Behind the tsunami tragedy

The December 26 tsunami devastated lives around the Indian Ocean's coastline but, for science at least, there was a silver lining.

Satellite images, seismic sensors, even TV footage, photographs and eyewitness accounts have provided a goldmine of information, helping experts to understand more about this force of nature and how to tackle it in future.

The data "will be of great use in preventing future disasters," said David Booth, senior seismologist at the British Geological Survey (BGS).

"It will help to identify vulnerable areas, set up an alert system, and help to build structures and breakwaters that deflect or slow down the wave before it reaches habitation," he said.

Earthquakes of the December 26 intensity, which measured nine on the Richter scale, occur on average only once every 30 or 40 years.
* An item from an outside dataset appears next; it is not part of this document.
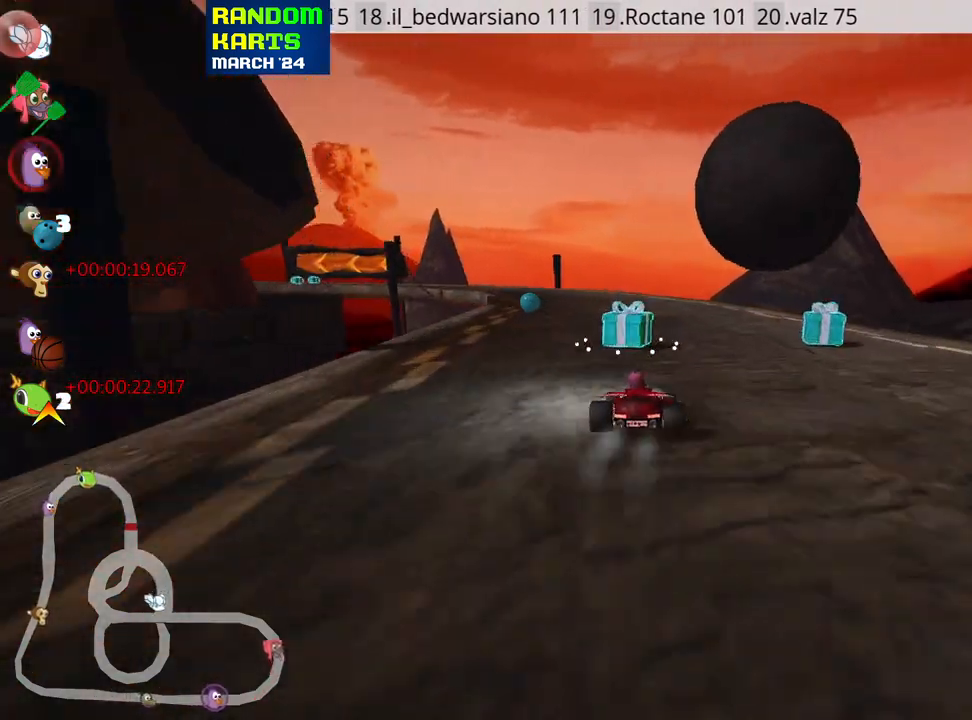
{"keys": ["right", "skid", "up"], "events": [[183, "right", "down"], [200, "left", "up"]]}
Detailed evidence of the tsunamis they unleash is even sketchier.

Wealth of data
But in this case, earthquake sensors and orbiting monitors have supplied a wealth of data as to how the event began.

And film, photos and the testimony of survivors have provided useful information about its climax, revealing beaches and building designs that were terribly at risk.

A mosaic of knowledge is now building up about the tsunami-prone fault which lies off the Indonesian island of Sumatra.

The earthquake "did not happen at a single point along the fault", said Booth.

"It actually ruptured over a length of at least 400 kilometres. The rupture started off the coast of Sumatra and propagated northwards at around two kilometres per second.

"There was an upwards movement of the seafloor, approximately northwards. It only came up a few metres, but with all that water on top, there was a massive release of energy."

One worry is that the quake failed to release all the pent-up energy between these two rubbing plates of the earth's crust.

Further earthquakes
The northern and southern tips of the fault may be prone to further earthquakes, "perhaps within decades, and ... they might be even powerful enough to cause another tsunami," the British journal Nature says, quoting US and Japanese seismologists.

As good luck would have it, two hours after the wave radiated out to the west, north and northeast, a pair of US-French satellites, Topex/Poseidon and Jason-1, happened to be passing overhead.

They took radar measurements of sea levels of the Bay of Bengal along a 3 000-kilometre stretch just as the tsunami's leading edge was reaching Sri Lanka and India, the British weekly New Scientist says.

What the orbiting scouts saw was unique: Two waves of a maximum height of about 50 centimetres, travelling 500-800kms apart. In between were smaller ripples about 100-200kms apart.

By turning all the data in computer models, scientists should be able to give quick and accurate advice when the planned Indian Ocean tsunami alert system gets under way next year.